Consuming canned goods is one way in which we can inadvertently contribute to high blood pressure. Convenience, fast-paced lives, and sometimes even taste preference might lead you to pick up canned tuna off the shelf of a supermarket on your way home from work. But due to this go-to product's high sodium content, Dr. Fuhrman advises otherwise.

The sodium content in canned tuna is concerning

Sodium is one of the surprising things that can affect your blood pressure. As explained by Dr. Joel Fuhrman, a high-sodium diet can affect your heart by increasing your blood pressure and in other ways. Let's take a look at the blood pressure connection first.

"When there is an increase in sodium in the blood, water moves into the bloodstream, and pressure increases on the walls of the vessels," the author and family physician tells us exclusively. Your kidneys work by expelling sodium and water from your system and balancing blood pressure levels. However, chronic overconsumption of salt can mess with this. "Excess sodium intake impairs the function of water and salt-balancing hormones, and kidney function typically declines with age, especially when the kidneys' blood vessels are frequently exposed to high pressures," Dr. Fuhrman reveals. 

Though there are low-sodium varieties of canned tuna available, regular canned tuna contains more than what the physician would recommend as a maximum serving of added sodium for a day, which is 300 milligrams. "Most canned tuna has more than that in a single serving," Dr. Fuhrman shares. In fact, canned goods, packaged goods, and even meals eaten at restaurants are more concerning when it comes to your daily salt intake. It's not really about how you season things at home, but there are some ways you can adjust your lifestyle to avoid excess sodium intake and, thereby, high blood pressure.

Tips to avoid excess sodium and high blood pressure

According to Dr.

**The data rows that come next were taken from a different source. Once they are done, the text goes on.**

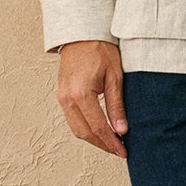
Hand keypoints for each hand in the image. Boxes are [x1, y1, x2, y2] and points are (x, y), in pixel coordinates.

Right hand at [56, 40, 127, 157]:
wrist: (82, 34)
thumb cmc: (100, 50)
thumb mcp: (115, 77)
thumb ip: (116, 106)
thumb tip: (121, 130)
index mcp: (81, 94)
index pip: (98, 127)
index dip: (112, 143)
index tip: (123, 151)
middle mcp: (67, 98)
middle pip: (85, 133)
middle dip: (103, 145)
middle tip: (119, 150)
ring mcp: (61, 97)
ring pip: (76, 129)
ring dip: (93, 139)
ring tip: (111, 143)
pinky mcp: (61, 95)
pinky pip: (72, 120)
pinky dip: (85, 129)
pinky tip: (99, 130)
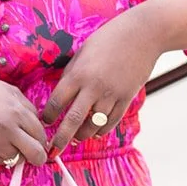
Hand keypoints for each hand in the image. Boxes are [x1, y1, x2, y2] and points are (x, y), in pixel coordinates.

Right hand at [0, 66, 47, 166]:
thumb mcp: (8, 91)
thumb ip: (26, 108)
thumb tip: (40, 126)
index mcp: (16, 111)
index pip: (40, 134)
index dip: (41, 139)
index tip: (37, 141)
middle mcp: (7, 128)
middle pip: (35, 154)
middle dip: (38, 157)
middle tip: (33, 154)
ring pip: (16, 159)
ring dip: (14, 153)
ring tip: (4, 140)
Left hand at [41, 4, 163, 156]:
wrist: (143, 34)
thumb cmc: (108, 39)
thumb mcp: (83, 52)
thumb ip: (72, 74)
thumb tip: (61, 95)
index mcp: (78, 74)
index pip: (57, 101)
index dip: (48, 116)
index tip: (44, 122)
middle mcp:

Joel Fuhrman, there are other things that happen to your body when you consume too much salt, like increased oxidative stress, arterial wall stiffening, impaired endothelial cell function (cells that line the inside of your blood vessels), weight gain, gastric cancer, and autoimmune disease. "The Global Burden of Disease Study, which tracks health data from 195 countries, estimated in 2019 that 3 million deaths per year worldwide were due to high sodium intake, more than any other dietary factor they studied," the physician tells Health Digest exclusively. 

Opting to prepare your meals at home primarily instead of ordering take-out, eating frozen/canned meals, and eating out is one way to mitigate the problem of excess sodium consumption. When you do eat canned goods, read the labels and make sure you don't exceed your daily recommended limit. 

However, the nutrition expert was quick to point out that fish itself can be a problem because of pollutants like microplastics and Polychlorinated Biphenyls, better known as PCBs. PCBs are synthetic organic chemicals, which at high concentrations could cause adverse health effects. "Predatory fish — like tuna or salmon — that are higher on the food chain tend to have higher levels of persistent organic pollutants like PCBs," Dr. Fuhrman explains. Through animal studies, PCB exposure has been linked to dermal toxicity, thyroid-related issues, and immunosuppression, among other concerns. As such, Dr. Fuhrman recommends avoiding fish and consuming algae-derived omega-3 supplements instead.